[Extracted page text data]
○ ○ ○ ○ ○ ○ ○
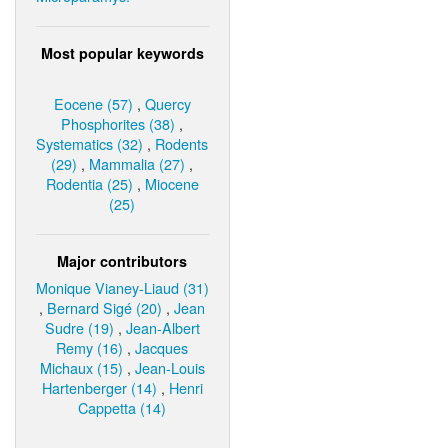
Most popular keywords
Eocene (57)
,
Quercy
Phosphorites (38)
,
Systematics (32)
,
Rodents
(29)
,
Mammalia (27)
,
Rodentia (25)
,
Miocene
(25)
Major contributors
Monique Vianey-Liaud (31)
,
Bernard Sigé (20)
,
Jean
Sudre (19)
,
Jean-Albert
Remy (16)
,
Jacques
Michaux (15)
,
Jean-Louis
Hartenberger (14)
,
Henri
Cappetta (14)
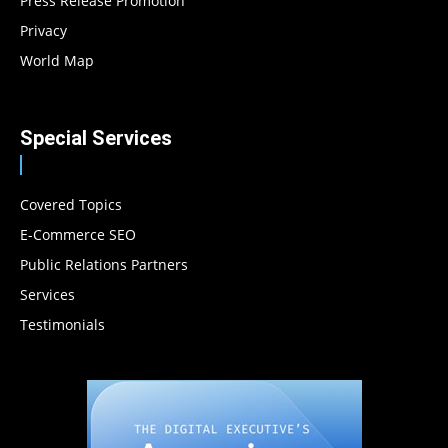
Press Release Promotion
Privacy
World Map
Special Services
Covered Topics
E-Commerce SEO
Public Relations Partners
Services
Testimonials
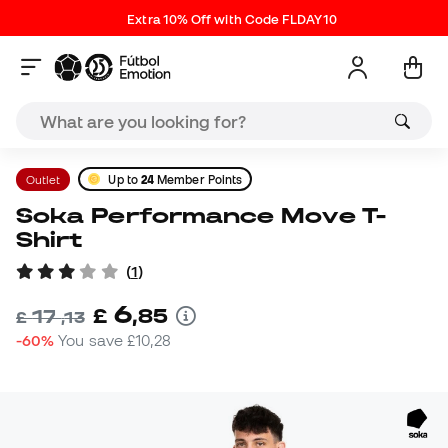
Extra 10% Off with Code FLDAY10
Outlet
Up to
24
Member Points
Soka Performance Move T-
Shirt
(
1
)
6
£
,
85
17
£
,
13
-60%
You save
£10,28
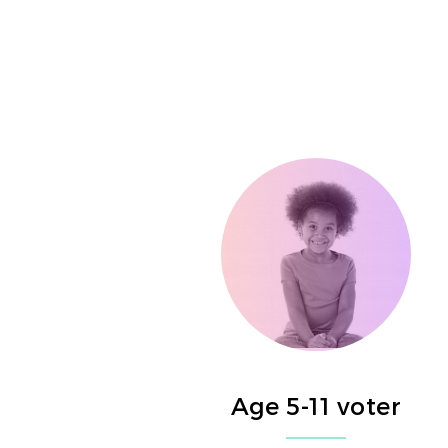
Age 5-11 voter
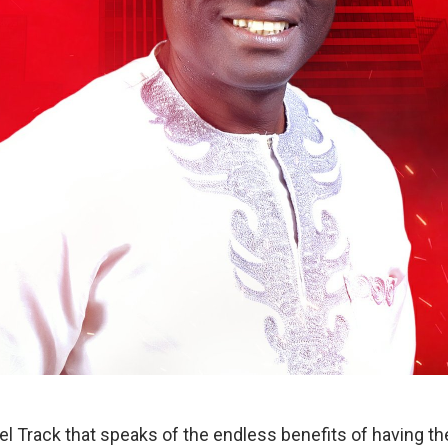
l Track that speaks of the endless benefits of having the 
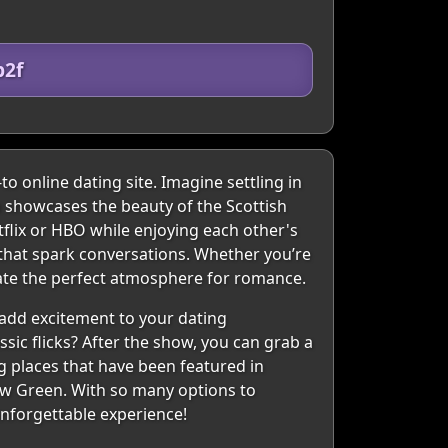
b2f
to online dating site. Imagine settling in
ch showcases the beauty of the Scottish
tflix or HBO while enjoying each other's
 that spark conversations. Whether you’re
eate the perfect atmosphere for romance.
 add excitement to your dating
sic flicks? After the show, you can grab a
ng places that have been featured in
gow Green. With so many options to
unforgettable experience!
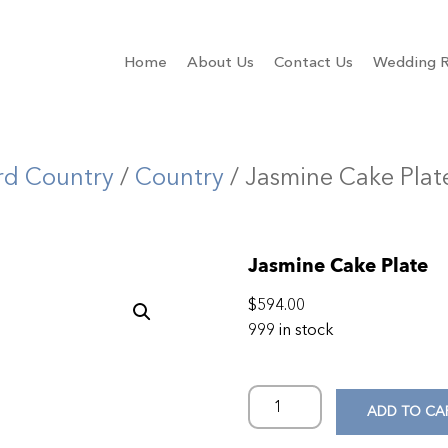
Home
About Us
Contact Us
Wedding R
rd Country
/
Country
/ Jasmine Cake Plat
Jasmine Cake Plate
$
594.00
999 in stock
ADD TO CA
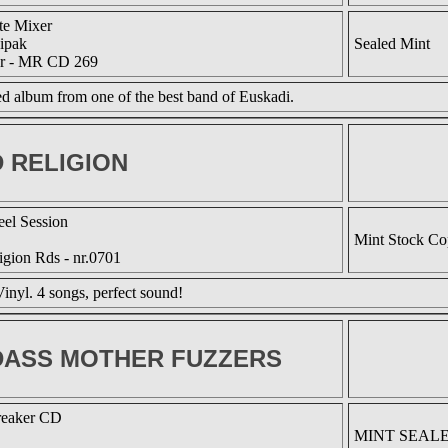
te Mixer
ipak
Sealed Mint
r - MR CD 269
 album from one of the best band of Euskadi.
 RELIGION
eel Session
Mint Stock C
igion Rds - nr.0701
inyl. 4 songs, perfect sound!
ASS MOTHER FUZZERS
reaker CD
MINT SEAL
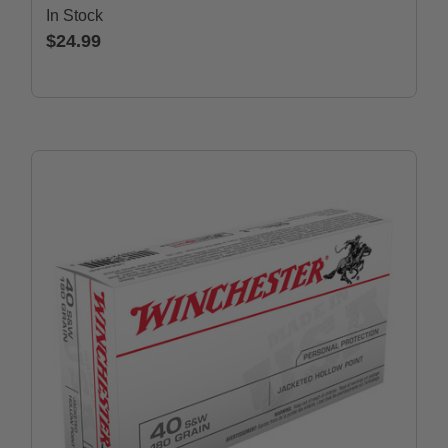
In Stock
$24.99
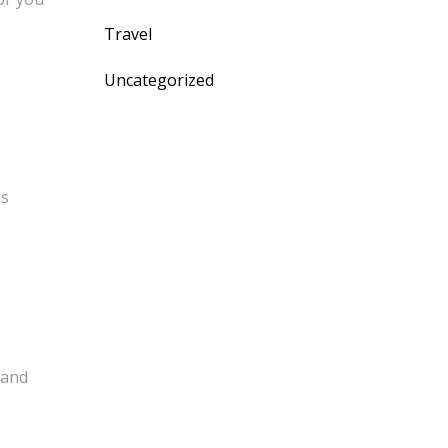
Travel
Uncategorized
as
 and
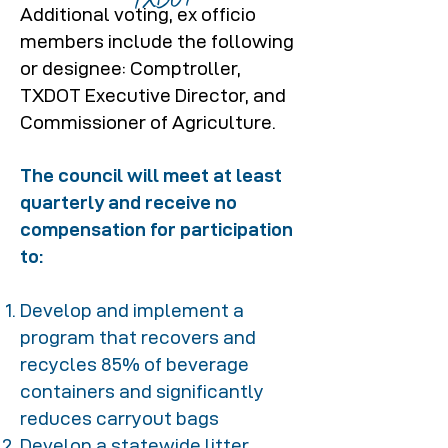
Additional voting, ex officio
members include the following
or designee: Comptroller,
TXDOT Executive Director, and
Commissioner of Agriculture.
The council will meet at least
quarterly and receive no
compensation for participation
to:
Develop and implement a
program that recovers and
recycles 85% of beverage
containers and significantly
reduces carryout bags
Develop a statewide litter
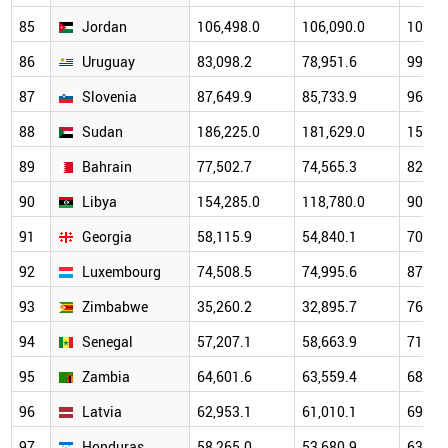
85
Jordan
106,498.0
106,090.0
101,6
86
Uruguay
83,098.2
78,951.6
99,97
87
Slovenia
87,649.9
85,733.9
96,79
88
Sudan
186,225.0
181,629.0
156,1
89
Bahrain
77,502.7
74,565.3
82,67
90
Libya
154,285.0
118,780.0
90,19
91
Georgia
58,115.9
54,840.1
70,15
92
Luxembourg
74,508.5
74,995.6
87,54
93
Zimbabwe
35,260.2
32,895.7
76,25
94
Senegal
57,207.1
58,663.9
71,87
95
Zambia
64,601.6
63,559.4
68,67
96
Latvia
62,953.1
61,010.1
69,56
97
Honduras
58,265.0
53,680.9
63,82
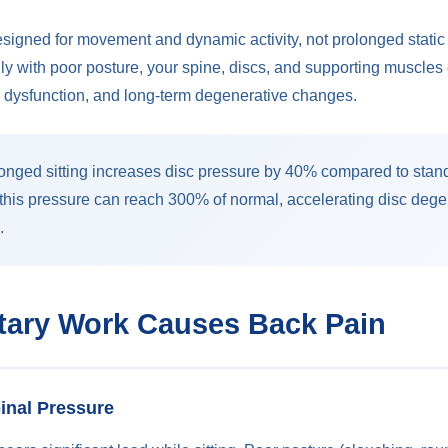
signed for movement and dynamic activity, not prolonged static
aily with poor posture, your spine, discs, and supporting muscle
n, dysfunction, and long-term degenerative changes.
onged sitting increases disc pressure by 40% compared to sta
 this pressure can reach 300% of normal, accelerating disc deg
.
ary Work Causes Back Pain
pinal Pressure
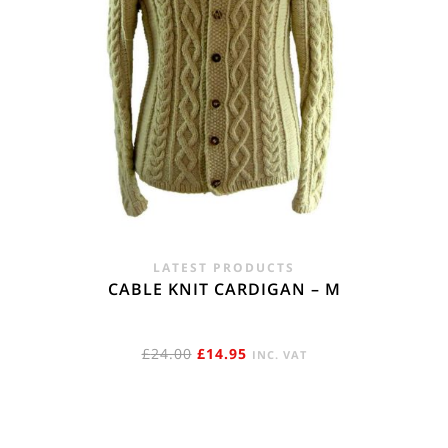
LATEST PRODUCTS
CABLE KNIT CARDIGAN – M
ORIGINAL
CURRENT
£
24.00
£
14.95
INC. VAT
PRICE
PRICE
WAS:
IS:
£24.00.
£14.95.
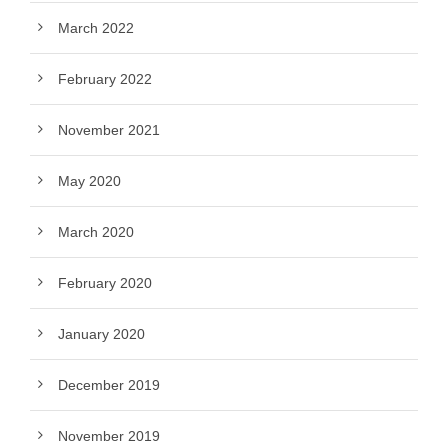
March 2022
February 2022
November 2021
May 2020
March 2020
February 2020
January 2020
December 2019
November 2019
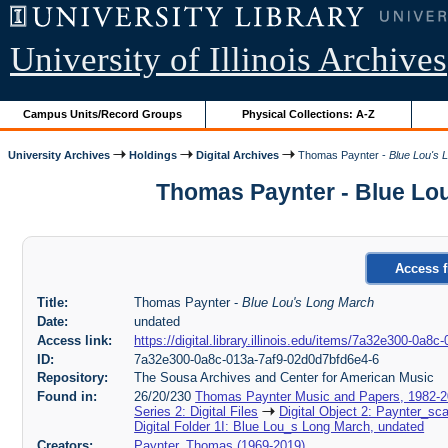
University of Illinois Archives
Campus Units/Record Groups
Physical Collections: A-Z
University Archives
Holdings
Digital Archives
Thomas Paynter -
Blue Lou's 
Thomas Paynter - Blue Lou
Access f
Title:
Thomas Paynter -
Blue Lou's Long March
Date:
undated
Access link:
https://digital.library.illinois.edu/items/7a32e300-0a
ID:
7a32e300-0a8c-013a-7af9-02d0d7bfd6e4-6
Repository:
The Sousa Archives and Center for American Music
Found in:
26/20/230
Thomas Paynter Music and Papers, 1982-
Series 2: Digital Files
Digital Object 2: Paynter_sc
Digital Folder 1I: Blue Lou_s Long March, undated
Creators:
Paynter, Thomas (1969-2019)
○ ○ ○ ○ ○ ○ ○
What you need to do
Render the text lines of the material above as a Markdown table with two columns, Line and Text, giving each line a row number and skipping blank lines. Leave the pictures out of the answer.

Output below
| Line | Text |
|---|---|
| 1 | Most popular keywords |
| 2 | Eocene (57) |
| 3 | , |
| 4 | Quercy |
| 5 | Phosphorites (38) |
| 6 | , |
| 7 | Systematics (32) |
| 8 | , |
| 9 | Rodents |
| 10 | (29) |
| 11 | , |
| 12 | Mammalia (27) |
| 13 | , |
| 14 | Rodentia (25) |
| 15 | , |
| 16 | Miocene |
| 17 | (25) |
| 18 | Major contributors |
| 19 | Monique Vianey-Liaud (31) |
| 20 | , |
| 21 | Bernard Sigé (20) |
| 22 | , |
| 23 | Jean |
| 24 | Sudre (19) |
| 25 | , |
| 26 | Jean-Albert |
| 27 | Remy (16) |
| 28 | , |
| 29 | Jacques |
| 30 | Michaux (15) |
| 31 | , |
| 32 | Jean-Louis |
| 33 | Hartenberger (14) |
| 34 | , |
| 35 | Henri |
| 36 | Cappetta (14) |
| 37 | Press Release Promotion |
| 38 | Privacy |
| 39 | World Map |
| 40 | Special Services |
| 41 | Covered Topics |
| 42 | E-Commerce SEO |
| 43 | Public Relations Partners |
| 44 | Services |
| 45 | Testimonials |
| 46 | Extra 10% Off with Code FLDAY10 |
| 47 | Outlet |
| 48 | Up to |
| 49 | 24 |
| 50 | Member Points |
| 51 | Soka Performance Move T- |
| 52 | Shirt |
| 53 | ( |
| 54 | 1 |
| 55 | ) |
| 56 | 6 |
| 57 | £ |
| 58 | , |
| 59 | 85 |
| 60 | 17 |
| 61 | £ |
| 62 | , |
| 63 | 13 |
| 64 | -60% |
| 65 | You save |
| 66 | £10,28 |
| 67 | Age 5-11 voter |
| 68 | l Track that speaks of the endless benefits of having the  |
| 69 | b2f |
| 70 | to online dating site. Imagine settling in |
| 71 | ch showcases the beauty of the Scottish |
| 72 | tflix or HBO while enjoying each other's |
| 73 |  that spark conversations. Whether you’re |
| 74 | eate the perfect atmosphere for romance. |
| 75 |  add excitement to your dating |
| 76 | sic flicks? After the show, you can grab a |
| 77 | ng places that have been featured in |
| 78 | gow Green. With so many options to |
| 79 | unforgettable experience! |
| 80 | Home |
| 81 | About Us |
| 82 | Contact Us |
| 83 | Wedding R |
| 84 | rd Country |
| 85 | / |
| 86 | Country |
| 87 | / Jasmine Cake Plat |
| 88 | Jasmine Cake Plate |
| 89 | $ |
| 90 | 594.00 |
| 91 | 999 in stock |
| 92 | ADD TO CA |
| 93 | te Mixer |
| 94 | ipak |
| 95 | Sealed Mint |
| 96 | r - MR CD 269 |
| 97 |  album from one of the best band of Euskadi. |
| 98 |  RELIGION |
| 99 | eel Session |
| 100 | Mint Stock C |
| 101 | igion Rds - nr.0701 |
| 102 | inyl. 4 songs, perfect sound! |
| 103 | ASS MOTHER FUZZERS |
| 104 | reaker CD |
| 105 | MINT SEAL |
| 106 | In Stock |
| 107 | $24.99 |
| 108 | Travel |
| 109 | Uncategorized |
| 110 | as |
| 111 |  and |
| 112 | Additional voting, ex officio |
| 113 | members include the following |
| 114 | or designee: Comptroller, |
| 115 | TXDOT Executive Director, and |
| 116 | Commissioner of Agriculture. |
| 117 | The council will meet at least |
| 118 | quarterly and receive no |
| 119 | compensation for participation |
| 120 | to: |
| 121 | Develop and implement a |
| 122 | program that recovers and |
| 123 | recycles 85% of beverage |
| 124 | containers and significantly |
| 125 | reduces carryout bags |
| 126 | Develop a statewide litter |
| 127 | 85 |
| 128 | Jordan |
| 129 | 106,498.0 |
| 130 | 106,090.0 |
| 131 | 101,6 |
| 132 | 86 |
| 133 | Uruguay |
| 134 | 83,098.2 |
| 135 | 78,951.6 |
| 136 | 99,97 |
| 137 | 87 |
| 138 | Slovenia |
| 139 | 87,649.9 |
| 140 | 85,733.9 |
| 141 | 96,79 |
| 142 | 88 |
| 143 | Sudan |
| 144 | 186,225.0 |
| 145 | 181,629.0 |
| 146 | 156,1 |
| 147 | 89 |
| 148 | Bahrain |
| 149 | 77,502.7 |
| 150 | 74,565.3 |
| 151 | 82,67 |
| 152 | 90 |
| 153 | Libya |
| 154 | 154,285.0 |
| 155 | 118,780.0 |
| 156 | 90,19 |
| 157 | 91 |
| 158 | Georgia |
| 159 | 58,115.9 |
| 160 | 54,840.1 |
| 161 | 70,15 |
| 162 | 92 |
| 163 | Luxembourg |
| 164 | 74,508.5 |
| 165 | 74,995.6 |
| 166 | 87,54 |
| 167 | 93 |
| 168 | Zimbabwe |
| 169 | 35,260.2 |
| 170 | 32,895.7 |
| 171 | 76,25 |
| 172 | 94 |
| 173 | Senegal |
| 174 | 57,207.1 |
| 175 | 58,663.9 |
| 176 | 71,87 |
| 177 | 95 |
| 178 | Zambia |
| 179 | 64,601.6 |
| 180 | 63,559.4 |
| 181 | 68,67 |
| 182 | 96 |
| 183 | Latvia |
| 184 | 62,953.1 |
| 185 | 61,010.1 |
| 186 | 69,56 |
| 187 | 97 |
| 188 | Honduras |
| 189 | 58,265.0 |
| 190 | 53,680.9 |
| 191 | 63,82 |
| 192 | signed for movement and dynamic activity, not prolonged static |
| 193 | aily with poor posture, your spine, discs, and supporting muscle |
| 194 | n, dysfunction, and long-term degenerative changes. |
| 195 | onged sitting increases disc pressure by 40% compared to sta |
| 196 |  this pressure can reach 300% of normal, accelerating disc deg |
| 197 | . |
| 198 | ary Work Causes Back Pain |
| 199 | pinal Pressure |
| 200 | LATEST PRODUCTS |
| 201 | CABLE KNIT CARDIGAN – M |
| 202 | ORIGINAL |
| 203 | CURRENT |
| 204 | £ |
| 205 | 24.00 |
| 206 | £ |
| 207 | 14.95 |
| 208 | INC. VAT |
| 209 | PRICE |
| 210 | PRICE |
| 211 | WAS: |
| 212 | IS: |
| 213 | £24.00. |
| 214 | £14.95. |
| 215 | March 2022 |
| 216 | February 2022 |
| 217 | November 2021 |
| 218 | May 2020 |
| 219 | March 2020 |
| 220 | February 2020 |
| 221 | January 2020 |
| 222 | December 2019 |
| 223 | November 2019 |
| 224 | University of Illinois Archives |
| 225 | Campus Units/Record Groups |
| 226 | Physical Collections: A-Z |
| 227 | University Archives |
| 228 | Holdings |
| 229 | Digital Archives |
| 230 | Thomas Paynter - |
| 231 | Blue Lou's  |
| 232 | Thomas Paynter - Blue Lou |
| 233 | Access f |
| 234 | Title: |
| 235 | Thomas Paynter - |
| 236 | Blue Lou's Long March |
| 237 | Date: |
| 238 | undated |
| 239 | Access link: |
| 240 | https://digital.library.illinois.edu/items/7a32e300-0a |
| 241 | ID: |
| 242 | 7a32e300-0a8c-013a-7af9-02d0d7bfd6e4-6 |
| 243 | Repository: |
| 244 | The Sousa Archives and Center for American Music |
| 245 | Found in: |
| 246 | 26/20/230 |
| 247 | Thomas Paynter Music and Papers, 1982- |
| 248 | Series 2: Digital Files |
| 249 | Digital Object 2: Paynter_sc |
| 250 | Digital Folder 1I: Blue Lou_s Long March, undated |
| 251 | Creators: |
| 252 | Paynter, Thomas (1969-2019) |